I got divorced.  It was 2001, very soon after 9/11, that my Ex and I split up.

Guess what I did not do?

I did not go to Italy.

Guess what else I did not do?

I did not go to India.

And what else didn’t I do?

I didn’t go to Indonesia.

Instead, I looked at public housing in the East Bay of the San Francisco area in California, because I didn’t understand how I would possibly afford the rent for me and my two daughters.  I applied for subsidized child care, and I went looking for a job.  Once, I threw my cordless phone So Hard across the room into a cement wall, after the bank told me it had decided to put a hold on my PAYCHECK, and so I couldn’t buy food.  You know, for me and my daughters.  They were 4 and 6.  Maybe 5 and 7.

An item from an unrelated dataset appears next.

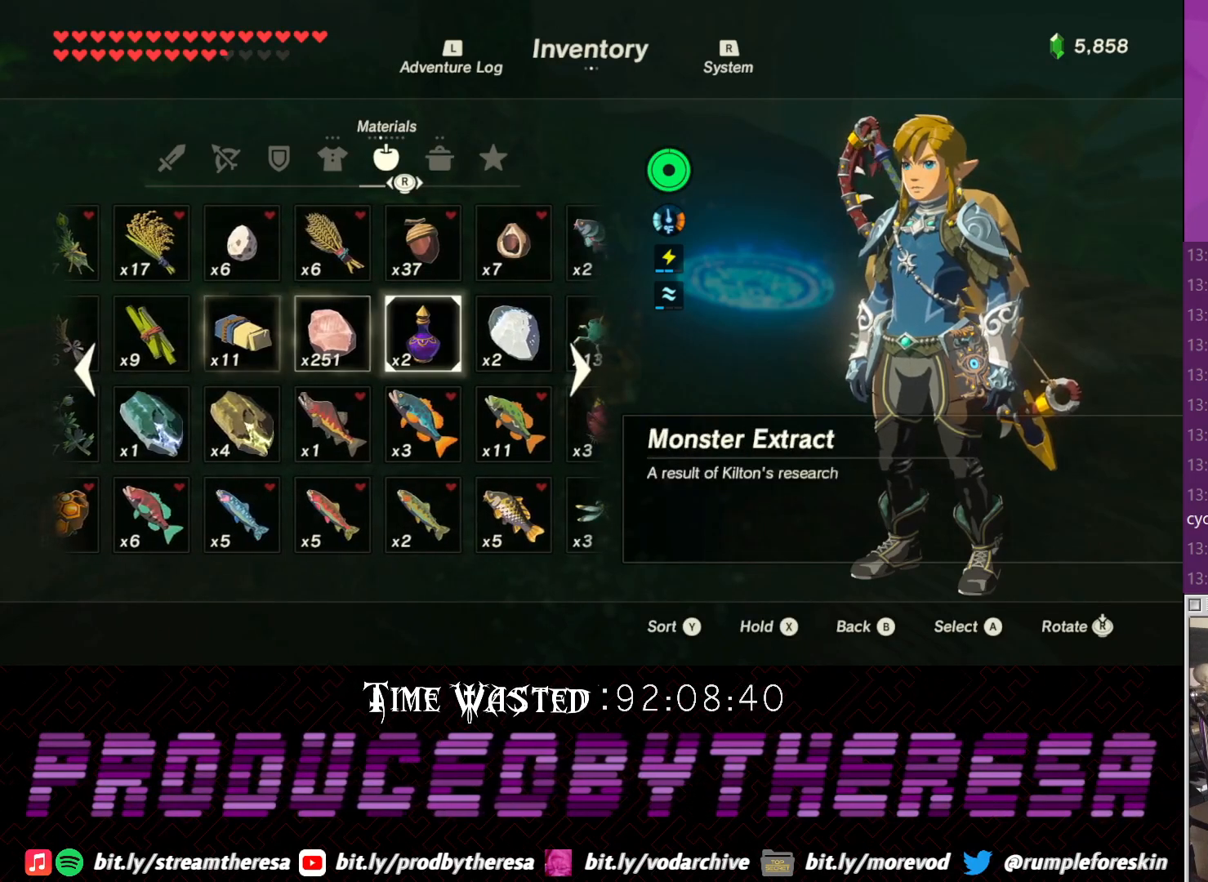
{"dt_ms": 500, "buttons": [], "left_stick": "center", "right_stick": "center", "events": [[50, "DPAD_RIGHT", "down"], [183, "DPAD_RIGHT", "up"], [283, "DPAD_RIGHT", "down"], [383, "DPAD_RIGHT", "up"]]}
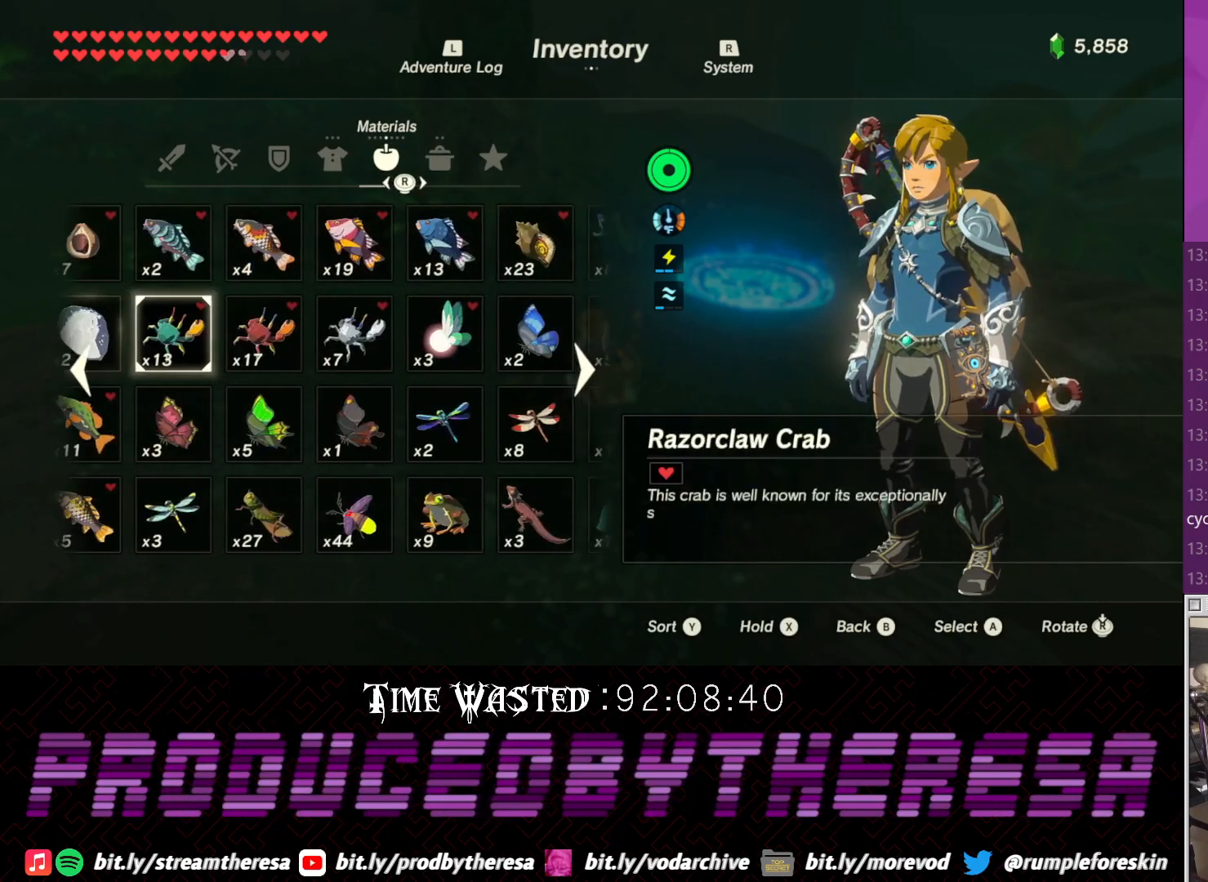
{"dt_ms": 500, "buttons": ["DPAD_RIGHT"], "left_stick": "center", "right_stick": "center", "events": [[317, "DPAD_RIGHT", "down"]]}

I didn’t wallow and wax on and on about how “loneliness” kept crawling into bed with me.  I didn’t spend a YEAR focusing on myself, and my every inner thought.  And whining about it.

I mean, come on.  “Post Divorce Globe Trotting?”

I really don’t give a shit.

I’m going to see the Expendables, instead.

(And yes, the book also pissed me off.  I’m sure moreso.  Unless this movie has a voice-over, it can’t be as painful as the book was.)

(Oh, and also?  I’m resentful that the above-expressed hatred for Eat Pray Love means that I have to miss out on Javier Bardem.  I think he is awesome.)